My father was recently diagnosed with lung cancer. He has his first meeting with an oncologist at a cancer center tomorrow. He believes they will recommend treatment and he is willing to try it. He is 77, in ok health. What questions should I be asking tomorrow as I’ll be on the phone during the appointment because I live several hours away. My mom is a bit under the weather so she isn’t sure she can go with my dad. Resources? Suggestions? Things to avoid? Please be gentle. I just found out today as he was waiting to share until they knew what the small mass was in his lung. |
OP, I am so sorry for this hard news and I’m sending good thoughts to you and your family.

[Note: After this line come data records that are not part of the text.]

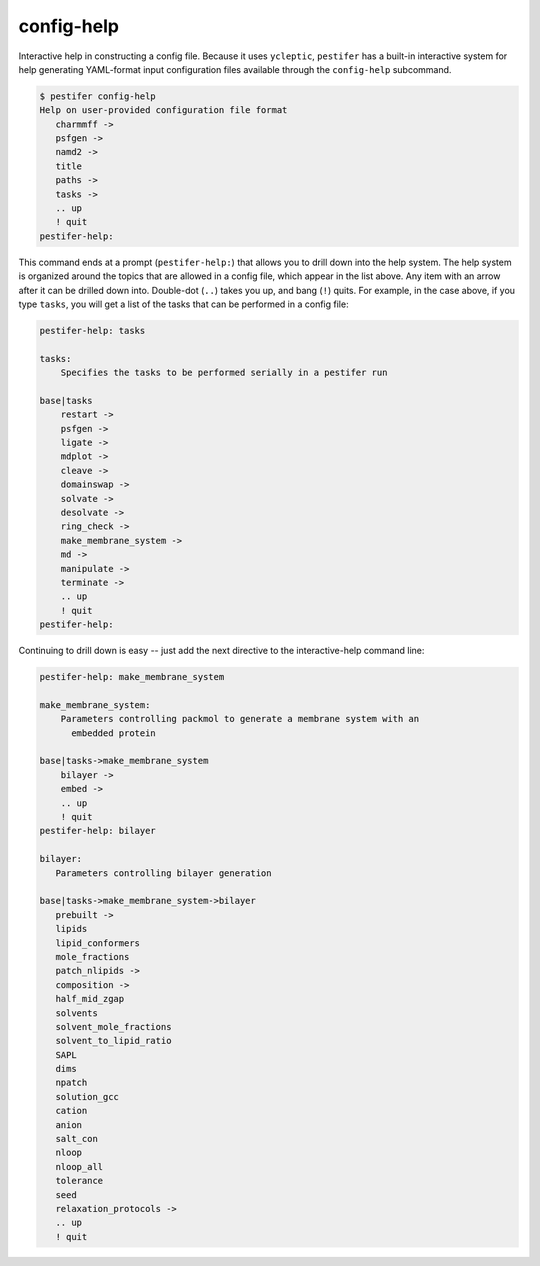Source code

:config-help
-----------

Interactive help in constructing a config file. Because it uses ``ycleptic``, ``pestifer`` has a built-in interactive system for help generating YAML-format input configuration files available through the ``config-help`` subcommand.  

.. code-block:: bash

   $ pestifer config-help
   Help on user-provided configuration file format
      charmmff ->
      psfgen ->
      namd2 ->
      title
      paths ->
      tasks ->
      .. up
      ! quit
   pestifer-help: 

This command ends at a prompt (``pestifer-help:``) that allows you to drill down into the help system.  The help system is organized around the topics that are allowed in a config file, which appear in the list above.  Any item with an arrow after it can be drilled down into.  Double-dot (``..``) takes you up, and bang (``!``) quits.  For example, in the case above, if you type ``tasks``, you will get a list of the tasks that can be performed in a config file:

.. code-block:: bash

   pestifer-help: tasks

   tasks:
       Specifies the tasks to be performed serially in a pestifer run

   base|tasks
       restart ->
       psfgen ->
       ligate ->
       mdplot ->
       cleave ->
       domainswap ->
       solvate ->
       desolvate ->
       ring_check ->
       make_membrane_system ->
       md ->
       manipulate ->
       terminate ->
       .. up
       ! quit
   pestifer-help:

Continuing to drill down is easy -- just add the next directive to the interactive-help command line:

.. code-block:: bash

   pestifer-help: make_membrane_system

   make_membrane_system:
       Parameters controlling packmol to generate a membrane system with an
         embedded protein

   base|tasks->make_membrane_system
       bilayer ->
       embed ->
       .. up
       ! quit
   pestifer-help: bilayer

   bilayer:
      Parameters controlling bilayer generation

   base|tasks->make_membrane_system->bilayer
      prebuilt ->
      lipids
      lipid_conformers
      mole_fractions
      patch_nlipids ->
      composition ->
      half_mid_zgap
      solvents
      solvent_mole_fractions
      solvent_to_lipid_ratio
      SAPL
      dims
      npatch
      solution_gcc
      cation
      anion
      salt_con
      nloop
      nloop_all
      tolerance
      seed
      relaxation_protocols ->
      .. up
      ! quit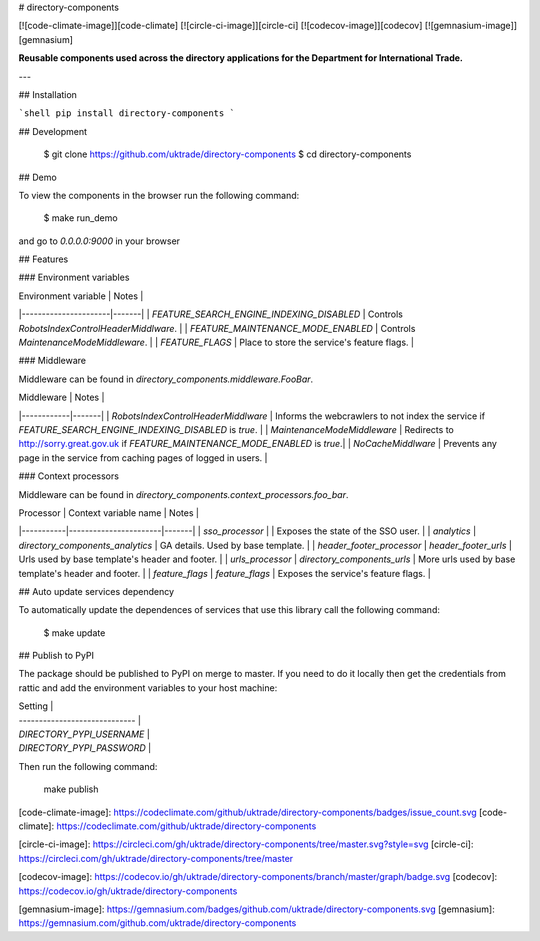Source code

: # directory-components

[![code-climate-image]][code-climate]
[![circle-ci-image]][circle-ci]
[![codecov-image]][codecov]
[![gemnasium-image]][gemnasium]

**Reusable components used across the directory applications for the Department for International Trade.**

---

## Installation

```shell
pip install directory-components
```

## Development

    $ git clone https://github.com/uktrade/directory-components
    $ cd directory-components


## Demo

To view the components in the browser run the following command:

    $ make run_demo

and go to `0.0.0.0:9000` in your browser

## Features

### Environment variables

| Environment variable | Notes |
|----------------------|-------|
| `FEATURE_SEARCH_ENGINE_INDEXING_DISABLED` | Controls `RobotsIndexControlHeaderMiddlware`. |
| `FEATURE_MAINTENANCE_MODE_ENABLED` | Controls `MaintenanceModeMiddleware`. |
| `FEATURE_FLAGS` | Place to store the service's feature flags. |

### Middleware

Middleware can be found in `directory_components.middleware.FooBar`.

| Middleware | Notes |
|------------|-------|
| `RobotsIndexControlHeaderMiddlware` | Informs the webcrawlers to not index the service if `FEATURE_SEARCH_ENGINE_INDEXING_DISABLED` is `true`. |
| `MaintenanceModeMiddleware` | Redirects to http://sorry.great.gov.uk if `FEATURE_MAINTENANCE_MODE_ENABLED` is `true`.|
| `NoCacheMiddlware` | Prevents any page in the service from caching pages of logged in users. |

### Context processors

Middleware can be found in `directory_components.context_processors.foo_bar`.

| Processor | Context variable name | Notes |
|-----------|-----------------------|-------|
| `sso_processor` | | Exposes the state of the SSO user. | 
| `analytics` | `directory_components_analytics` | GA details. Used by base template. |
| `header_footer_processor` | `header_footer_urls` | Urls used by base template's header and footer. |
| `urls_processor` | `directory_components_urls` | More urls used by base template's header and footer. |
| `feature_flags` | `feature_flags` | Exposes the service's feature flags. |

## Auto update services dependency

To automatically update the dependences of services that use this library call the following command:

    $ make update

## Publish to PyPI

The package should be published to PyPI on merge to master. If you need to do it locally then get the credentials from rattic and add the environment variables to your host machine:

| Setting                      |
| ----------------------------- |
| `DIRECTORY_PYPI_USERNAME`     |
| `DIRECTORY_PYPI_PASSWORD`     |


Then run the following command:

    make publish


[code-climate-image]: https://codeclimate.com/github/uktrade/directory-components/badges/issue_count.svg
[code-climate]: https://codeclimate.com/github/uktrade/directory-components

[circle-ci-image]: https://circleci.com/gh/uktrade/directory-components/tree/master.svg?style=svg
[circle-ci]: https://circleci.com/gh/uktrade/directory-components/tree/master

[codecov-image]: https://codecov.io/gh/uktrade/directory-components/branch/master/graph/badge.svg
[codecov]: https://codecov.io/gh/uktrade/directory-components

[gemnasium-image]: https://gemnasium.com/badges/github.com/uktrade/directory-components.svg
[gemnasium]: https://gemnasium.com/github.com/uktrade/directory-components


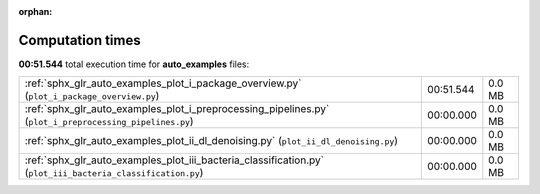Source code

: 
:orphan:

.. _sphx_glr_auto_examples_sg_execution_times:


Computation times
=================
**00:51.544** total execution time for **auto_examples** files:

+-------------------------------------------------------------------------------------------------------------+-----------+--------+
| :ref:`sphx_glr_auto_examples_plot_i_package_overview.py` (``plot_i_package_overview.py``)                   | 00:51.544 | 0.0 MB |
+-------------------------------------------------------------------------------------------------------------+-----------+--------+
| :ref:`sphx_glr_auto_examples_plot_i_preprocessing_pipelines.py` (``plot_i_preprocessing_pipelines.py``)     | 00:00.000 | 0.0 MB |
+-------------------------------------------------------------------------------------------------------------+-----------+--------+
| :ref:`sphx_glr_auto_examples_plot_ii_dl_denoising.py` (``plot_ii_dl_denoising.py``)                         | 00:00.000 | 0.0 MB |
+-------------------------------------------------------------------------------------------------------------+-----------+--------+
| :ref:`sphx_glr_auto_examples_plot_iii_bacteria_classification.py` (``plot_iii_bacteria_classification.py``) | 00:00.000 | 0.0 MB |
+-------------------------------------------------------------------------------------------------------------+-----------+--------+
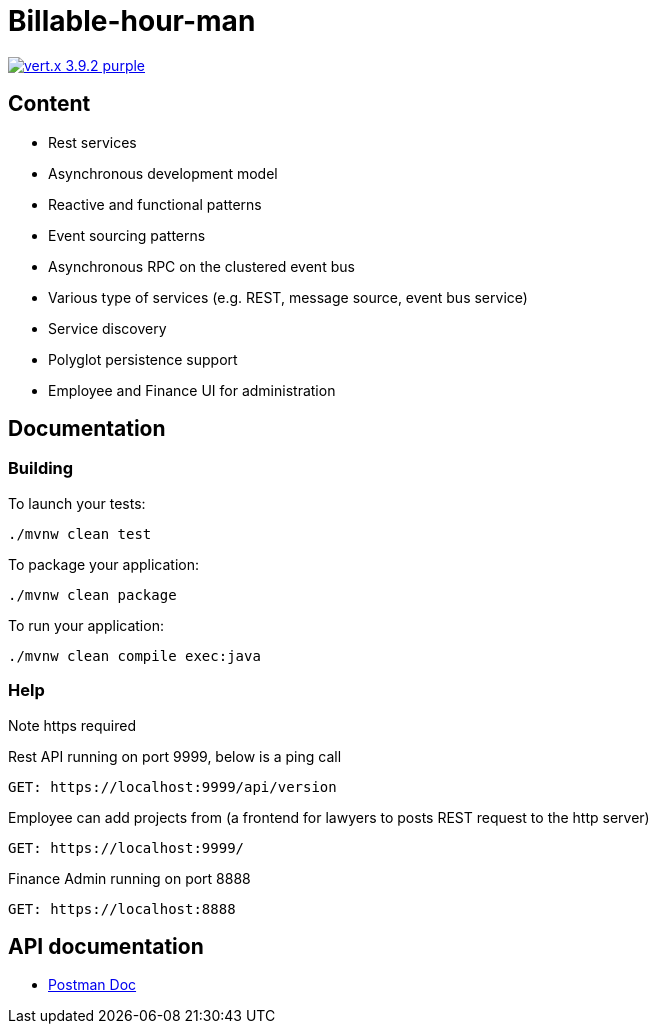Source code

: = Billable-hour-man

image:https://img.shields.io/badge/vert.x-3.9.2-purple.svg[link="https://vertx.io"]

## Content
- Rest services
- Asynchronous development model
- Reactive and functional patterns
- Event sourcing patterns
- Asynchronous RPC on the clustered event bus
- Various type of services (e.g. REST, message source, event bus service)
- Service discovery
- Polyglot persistence support
- Employee and Finance UI for administration

## Documentation

### Building

To launch your tests:
```
./mvnw clean test
```

To package your application:
```
./mvnw clean package
```

To run your application:
```
./mvnw clean compile exec:java
```

### Help
Note https required

Rest API running on port 9999, below is a ping call
```
GET: https://localhost:9999/api/version
```
Employee can add projects from (a frontend for lawyers to posts REST request to the http server)
```
GET: https://localhost:9999/
```

Finance Admin running on port 8888
```
GET: https://localhost:8888
```


== API documentation
* https://documenter.getpostman.com/view/1855568/T1Dv8aH7[Postman Doc]


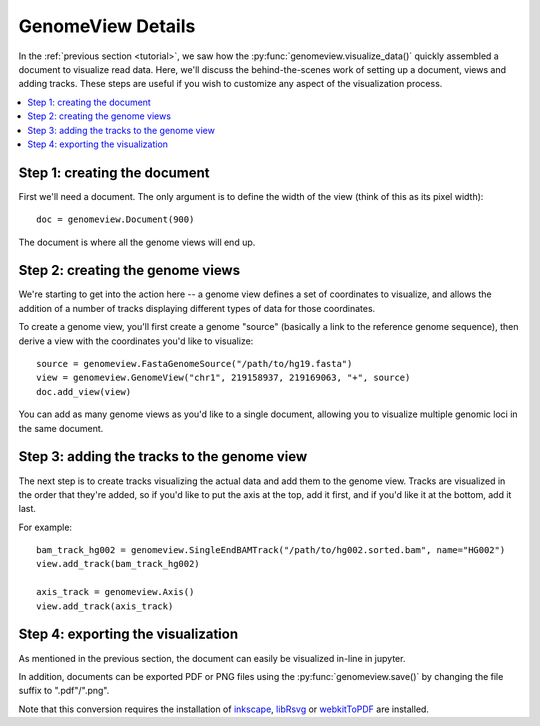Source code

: .. _details:

GenomeView Details
==================

In the :ref:`previous section <tutorial>`, we saw how the :py:func:`genomeview.visualize_data()` quickly assembled a document to visualize read data. Here, we'll discuss the behind-the-scenes work of setting up a document, views and adding tracks. These steps are useful if you wish to customize any aspect of the visualization process.

.. contents:: :local:


Step 1: creating the document
-----------------------------

First we'll need a document. The only argument is to define the width of the view (think of this as its pixel width)::
    
    doc = genomeview.Document(900)

The document is where all the genome views will end up.


Step 2: creating the genome views
---------------------------------

We're starting to get into the action here -- a genome view defines a set of coordinates to visualize, and allows the addition of a number of tracks displaying different types of data for those coordinates.

To create a genome view, you'll first create a genome "source" (basically a link to the reference genome sequence), then derive a view with the coordinates you'd like to visualize::
    
    source = genomeview.FastaGenomeSource("/path/to/hg19.fasta")
    view = genomeview.GenomeView("chr1", 219158937, 219169063, "+", source)
    doc.add_view(view)

You can add as many genome views as you'd like to a single document, allowing you to visualize multiple genomic loci in the same document.


Step 3: adding the tracks to the genome view
--------------------------------------------

The next step is to create tracks visualizing the actual data and add them to the genome view. Tracks are visualized in the order that they're added, so if you'd like to put the axis at the top, add it first, and if you'd like it at the bottom, add it last.

For example::

    bam_track_hg002 = genomeview.SingleEndBAMTrack("/path/to/hg002.sorted.bam", name="HG002")
    view.add_track(bam_track_hg002)

    axis_track = genomeview.Axis()
    view.add_track(axis_track)


Step 4: exporting the visualization
-----------------------------------

As mentioned in the previous section, the document can easily be visualized in-line in jupyter.

In addition, documents can be exported PDF or PNG files using the :py:func:`genomeview.save()` by changing the file suffix to ".pdf"/".png".

Note that this conversion requires the installation of `inkscape <https://inkscape.org/>`_, `libRsvg <https://wiki.gnome.org/action/show/Projects/LibRsvg>`_ or `webkitToPDF <https://github.com/nspies/webkitToPDF>`_ are installed.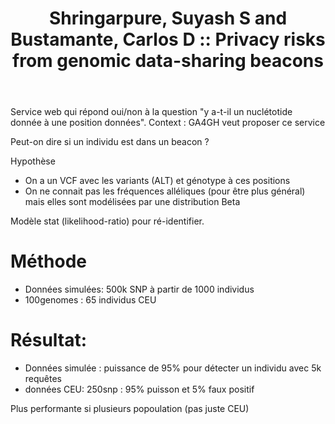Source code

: :PROPERTIES:
:ID:       b6a29038-b7cb-4677-a826-f61a3193d19c
:ROAM_REFS: @shringarpure2015
:END:
#+title: Shringarpure, Suyash S and Bustamante, Carlos D :: Privacy risks from genomic data-sharing beacons

Service web qui répond oui/non à la question "y a-t-il un nuclétotide donnée à une position données".
Context : GA4GH veut proposer ce service

Peut-on dire si un individu est dans un beacon ?

Hypothèse
- On a un VCF avec les variants (ALT) et génotype à ces positions
- On ne connait pas les fréquences alléliques (pour être plus général) mais elles sont modélisées par une distribution Beta

Modèle stat (likelihood-ratio) pour ré-identifier.

* Méthode
- Données simulées: 500k SNP à partir de 1000 individus
- 100genomes : 65 individus CEU
* Résultat:
- Données simulée : puissance de 95% pour détecter un individu avec 5k requêtes
- données CEU: 250snp : 95% puisson et 5% faux positif
Plus performante si plusieurs popoulation (pas juste CEU)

It sounds like your dad is competent and making his own decisions. I would focus on what treatment will look like so that you can make plans for care and support. Depending on distance and what will be involved, you may want to consider an independent care coordinator. You’re going to think of ten questions the next day, so be sure to get a handle on who to contact about what. Remember this is your first meeting and you will probably not get all of your answers. Ask about and look into family support programs affiliated with the hospital (you may get more information from nurses than the doctor). Our hospital has an alternative treatment center. It’s not meant to replace western medicine but to complement it. They have a variety of things from massage to acupuncture to yoga and nutrition plus counseling. It’s very helpful and available for family members too. In addition to the services, it’s a nice way to meet other patients and families that isn’t sitting in a circle and saying, welp, cancer? Yeah, cancer. Definitely ask about anything similar. Keep notes in your phone or on paper, whatever works for you. It’s so much to take in. Listen to your dad. |
Where does he live?
Try USC for a second opinion if near LA. https://ellisonmedicalinstitute.org/clinic/ |
Op, he is 77. He should probably just do what the dr tells him to do. I am sorry this happened to him. |
My sister was diagnosed with small cell lung cancer that had spread to other major organs. Apparently, small cell is harder to treat. Her oncologist was forthright. Without chemo, she would likely survive for 4 months. With chemo, 12 -15 months. She committed to chemo and died within 9 months. She never mentioned regrets, but she didn’t have a great quality of life during that time. I agree with the poster who mentioned taking notes. My sister’s oncologist also had a NP who could answer questions too. Hugs. It’s a lot of information. |
77 and cancer, the outcome is unfortunately quite grim. I would start by making SURE his affairs/living will are in order. It's going to be either a long or short road of drs appt, invasive procedures, treatments with long term unpleasant side effects, and then hospice. |
I’m very sorry op. I agree with pp. make sure beneficiaries are set up on all accounts, his will is up to date, you know his washed. Chemo is a bear. My dad did 2 weeks and then said he couldn’t take it anymore
If he does decide to do chemo, then you’ll probably have to take him in to get a port placed. That’s a surgical procedure. I’m so sorry. Cancer sucks. |
Thanks for all of the insights. We found out today it’s stage 1. He’s in northern Indiana and will do a consult with another oncologist. He and my mom have all of their affairs in order including beneficiaries, living will, medical power of attorney, and passwords/account number/etc written down. They have an executor of the estate who lives in state so it doesn’t fall to us. My mom is in good health and able to provide support and care. Thank you again for the helpful responses. |
Thank you for updating OP, I’m glad that it’s stage 1. I know this is such a difficult time and I am sending you and your family good thoughts. |
Thank you for the kind words. It’s nice to see the kindness of people in this wild world. |
Alkaline food, no sugar, fasting, lots of sunlight, yoga, sleep, social connections.